Reviewed by Av.Tuğsan YILMAZ on Jul 11
Rating:
Evlenme eşlerin evlilik konusunda hemfikir olmaları ve daha sonra bu fikir birliğini resmi makamlar önünde dile getirmeleriyle tamamlanan hukuki bir kurumdur. Görüldüğü üzere evlilik kurumu 2’ye ayrılmaktadır. İlk aşama eşlerin evlilik konusunda birbirlerine vaatte bulunarak aynı fikri paylaştıkları ve nişanlanma adı verilen aşamadır. Nişanlanma eşlerin evlilik vaadiyle kurulur. Nişanlanma kurumu modern hukuk sistemimize 1926 tarihli Medeni Kanunumuz ile girmiştir. Ancak Osmanlı döneminde dahi İslam Hukuku’nda da yer bulan nişanlanma kurumunun hukuki anlamda geçerliliği mevcuttur.
Nişanlanmanın geçerli olabilmesi için tarafların ergin olması gerekmektedir. 18 yaşından küçük şahısların nişanlanması belirli şartların varlığı halinde ancak yasal temsilcinin rızası ile geçerli hale gelebilir. Bunun dışında evlilik vaadi tarafları bağlamayacaktır.
Kadın veya erkeğin evlenme vaadi hususunda hemfikir olmaları hukuken nişanlandıkları anlamına gelmektedir. Ancak nişanlanma taraflara evliliğe zorlama için dava hakkı vermez. Nişanlanma mutlaka evlilikle neticelendirilmesi gereken bir kurum değildir. Taraflar evlilikten vazgeçerek de nişanlanmayı sona erdirebilirler.
Nişanlanma herhangi bir törene veya seramoniye bağlı değildir. Taraflar yazılı veya sözlü olarak evlenme vaadi ile nişanlanmış olurlar. Nişanlanma iradesinin açıklanmasında yasal temsilci kullanılamaz. Taraflar ancak şahsi olarak bu iradelerini birbirlerine açıklayabilirler. Bu husus nişanlanmanın kişiye sıkı sıkıya bağlı haklardan biri olmasından kaynaklanmaktadır.
Nişanlanmanın ne zaman evlilik ile neticelendirileceğine ilişkin kısıtlayıcı bir süre bulunmamaktadır. Taraflar aralarında birgün belirleyebilir ancak nişanlılığın ne kadar süre geçerli olacağı belirlenemez.

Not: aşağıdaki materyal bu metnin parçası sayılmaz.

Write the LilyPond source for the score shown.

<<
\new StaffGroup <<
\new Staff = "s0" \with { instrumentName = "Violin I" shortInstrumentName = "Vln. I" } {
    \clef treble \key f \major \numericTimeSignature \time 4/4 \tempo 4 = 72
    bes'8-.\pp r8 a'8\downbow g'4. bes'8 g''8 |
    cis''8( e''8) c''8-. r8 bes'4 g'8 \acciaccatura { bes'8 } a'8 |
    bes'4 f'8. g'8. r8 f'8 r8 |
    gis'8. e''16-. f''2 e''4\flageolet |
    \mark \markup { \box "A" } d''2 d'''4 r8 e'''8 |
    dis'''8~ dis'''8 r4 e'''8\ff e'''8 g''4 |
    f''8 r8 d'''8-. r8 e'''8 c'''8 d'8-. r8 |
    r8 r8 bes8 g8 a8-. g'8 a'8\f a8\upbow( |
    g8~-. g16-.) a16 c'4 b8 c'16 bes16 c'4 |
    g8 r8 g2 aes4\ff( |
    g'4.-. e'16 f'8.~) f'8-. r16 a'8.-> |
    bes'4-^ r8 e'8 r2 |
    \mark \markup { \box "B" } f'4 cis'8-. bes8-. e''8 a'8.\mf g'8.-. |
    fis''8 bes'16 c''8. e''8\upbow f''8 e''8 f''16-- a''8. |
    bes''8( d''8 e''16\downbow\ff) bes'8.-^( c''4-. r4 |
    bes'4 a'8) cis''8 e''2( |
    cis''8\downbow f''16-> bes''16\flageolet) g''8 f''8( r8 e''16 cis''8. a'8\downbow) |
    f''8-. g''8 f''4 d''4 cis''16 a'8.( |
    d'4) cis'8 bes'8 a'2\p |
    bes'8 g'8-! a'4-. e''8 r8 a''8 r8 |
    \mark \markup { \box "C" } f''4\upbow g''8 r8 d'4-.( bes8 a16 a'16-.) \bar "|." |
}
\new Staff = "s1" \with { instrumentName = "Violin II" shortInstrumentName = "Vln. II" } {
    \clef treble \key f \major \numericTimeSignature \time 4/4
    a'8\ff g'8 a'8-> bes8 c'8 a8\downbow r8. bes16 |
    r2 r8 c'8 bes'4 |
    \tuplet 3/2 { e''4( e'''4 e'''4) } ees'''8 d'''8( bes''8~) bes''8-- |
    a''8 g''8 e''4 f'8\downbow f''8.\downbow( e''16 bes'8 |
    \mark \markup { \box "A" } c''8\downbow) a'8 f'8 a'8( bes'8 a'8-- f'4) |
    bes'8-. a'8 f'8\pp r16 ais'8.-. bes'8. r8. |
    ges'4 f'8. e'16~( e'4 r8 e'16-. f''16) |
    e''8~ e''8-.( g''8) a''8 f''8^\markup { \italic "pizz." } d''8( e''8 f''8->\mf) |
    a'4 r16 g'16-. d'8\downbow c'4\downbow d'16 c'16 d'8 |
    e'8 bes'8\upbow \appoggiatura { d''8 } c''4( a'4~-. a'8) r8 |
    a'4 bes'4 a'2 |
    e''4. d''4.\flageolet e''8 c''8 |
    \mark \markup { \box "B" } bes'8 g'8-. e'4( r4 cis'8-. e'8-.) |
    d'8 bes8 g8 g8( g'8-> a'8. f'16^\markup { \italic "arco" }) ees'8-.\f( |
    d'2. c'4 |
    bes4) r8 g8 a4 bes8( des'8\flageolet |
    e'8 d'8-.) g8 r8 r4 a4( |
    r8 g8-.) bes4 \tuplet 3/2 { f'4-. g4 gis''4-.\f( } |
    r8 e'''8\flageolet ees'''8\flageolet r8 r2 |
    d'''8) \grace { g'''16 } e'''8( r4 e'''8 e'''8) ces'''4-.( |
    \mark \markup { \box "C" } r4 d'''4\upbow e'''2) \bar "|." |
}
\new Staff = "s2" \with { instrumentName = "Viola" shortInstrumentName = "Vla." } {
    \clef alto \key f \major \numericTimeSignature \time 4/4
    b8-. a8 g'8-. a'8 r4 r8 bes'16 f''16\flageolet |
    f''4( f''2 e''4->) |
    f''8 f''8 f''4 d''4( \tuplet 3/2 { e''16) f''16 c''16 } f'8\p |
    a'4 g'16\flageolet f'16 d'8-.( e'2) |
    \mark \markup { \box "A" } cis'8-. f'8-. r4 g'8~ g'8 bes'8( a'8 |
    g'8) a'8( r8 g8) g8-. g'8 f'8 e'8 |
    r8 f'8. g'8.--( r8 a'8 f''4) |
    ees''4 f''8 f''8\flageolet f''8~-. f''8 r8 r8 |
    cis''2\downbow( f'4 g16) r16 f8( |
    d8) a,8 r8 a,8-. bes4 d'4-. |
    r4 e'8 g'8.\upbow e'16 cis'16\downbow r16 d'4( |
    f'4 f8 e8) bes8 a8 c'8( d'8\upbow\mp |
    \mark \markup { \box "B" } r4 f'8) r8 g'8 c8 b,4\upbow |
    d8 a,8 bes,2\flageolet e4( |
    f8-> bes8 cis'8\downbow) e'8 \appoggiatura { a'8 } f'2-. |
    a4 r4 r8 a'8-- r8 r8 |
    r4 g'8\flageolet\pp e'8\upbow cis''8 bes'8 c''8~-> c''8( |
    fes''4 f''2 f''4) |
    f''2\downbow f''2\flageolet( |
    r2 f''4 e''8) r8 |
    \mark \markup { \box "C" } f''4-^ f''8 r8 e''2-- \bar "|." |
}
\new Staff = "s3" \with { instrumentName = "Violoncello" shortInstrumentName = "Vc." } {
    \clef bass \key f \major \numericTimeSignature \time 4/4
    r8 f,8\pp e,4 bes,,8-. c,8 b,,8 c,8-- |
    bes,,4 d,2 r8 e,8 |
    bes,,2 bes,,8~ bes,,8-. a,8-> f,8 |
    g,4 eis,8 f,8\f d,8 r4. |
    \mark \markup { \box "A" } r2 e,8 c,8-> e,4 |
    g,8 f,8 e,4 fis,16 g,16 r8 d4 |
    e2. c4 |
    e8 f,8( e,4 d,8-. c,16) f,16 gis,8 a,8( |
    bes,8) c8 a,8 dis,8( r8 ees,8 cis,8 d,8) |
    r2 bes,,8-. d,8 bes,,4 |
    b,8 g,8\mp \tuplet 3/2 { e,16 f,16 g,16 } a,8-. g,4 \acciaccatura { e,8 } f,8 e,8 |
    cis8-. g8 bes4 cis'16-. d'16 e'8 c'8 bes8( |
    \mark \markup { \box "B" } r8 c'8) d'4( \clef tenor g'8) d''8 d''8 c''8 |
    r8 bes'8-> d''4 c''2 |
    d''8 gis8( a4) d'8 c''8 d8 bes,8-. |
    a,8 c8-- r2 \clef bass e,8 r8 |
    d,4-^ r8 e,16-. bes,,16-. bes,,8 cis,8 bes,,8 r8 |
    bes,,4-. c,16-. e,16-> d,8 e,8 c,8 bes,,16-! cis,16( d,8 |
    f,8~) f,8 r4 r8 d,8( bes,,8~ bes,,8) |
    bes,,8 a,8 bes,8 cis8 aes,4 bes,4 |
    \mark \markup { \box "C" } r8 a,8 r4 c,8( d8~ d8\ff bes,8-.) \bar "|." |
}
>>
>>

Eşlerin birbirlerine sadakat yükümlülüğü evliliğin temellerinden biridir. Ancak bu husus nişanlanma için de geçerlidir. Eşler birbirlerine sadakat göstermek zorundadırlar. Bu yükümlülüğe aykırı hareket edenler kusurlu sayılırlar ve bir tazminat talebiyle karşı karşıya kalabilirler.
Haklı bir sebep olmadan nişanı bozan veya kusuruyla nişanın bozulmasına sebep olan taraf diğer tarafa dürüstlük kuralları çerçevesinde evlilik nedeniyle yapılan harcamalar ve katlanılan maddi fedakarlıklar karşılığında bir tazminat ödeyebilir. Nişan nedeniyle yapılan giderler de bu çerçevede talep edilebilir. Aynı durum tazminat istemeye hakkı olan tarafın anne ve babası içinde geçerlidir. Tazminat istemeye hakkı olan tarafın anne ve babası da nişan nedeniyle yaptıkları harcamaları ve nişan giderlerini karşı taraftan talep edebilirler.
Nişanın bozulması nedeniyle manevi açıdan zarar gören yani kişilik hakları saldırıya uğrayan taraf hakkaniyet ölçüsünde kusuru olan taraftan bir manevi tazminat talep edebilir.
Nişanlanmanın evlilikten başka bir nedenle sona ermesi halinde kadın ve erkeğin birbirlerine ve ayrıca anne ve baba ile onlar gibi hareket eden kişilerin taraflara almış oldukları önemli hediyelerde iade edilir. Burada kanun önemli hediyeyi “alışılmışın dışında” olarak tarif etmektedir. Anlatılmak istenen normal şartlarda verilmeyecek olan hediyelerdir. Bu hediyelerin aynen iadesi mümkün değilse sebepsiz zenginleşme hükümleri uygulanır. Nişanlanma ile alakalı bu davalara ilişkin talepler 1 yıl geçmekle zamanaşımına uğrar.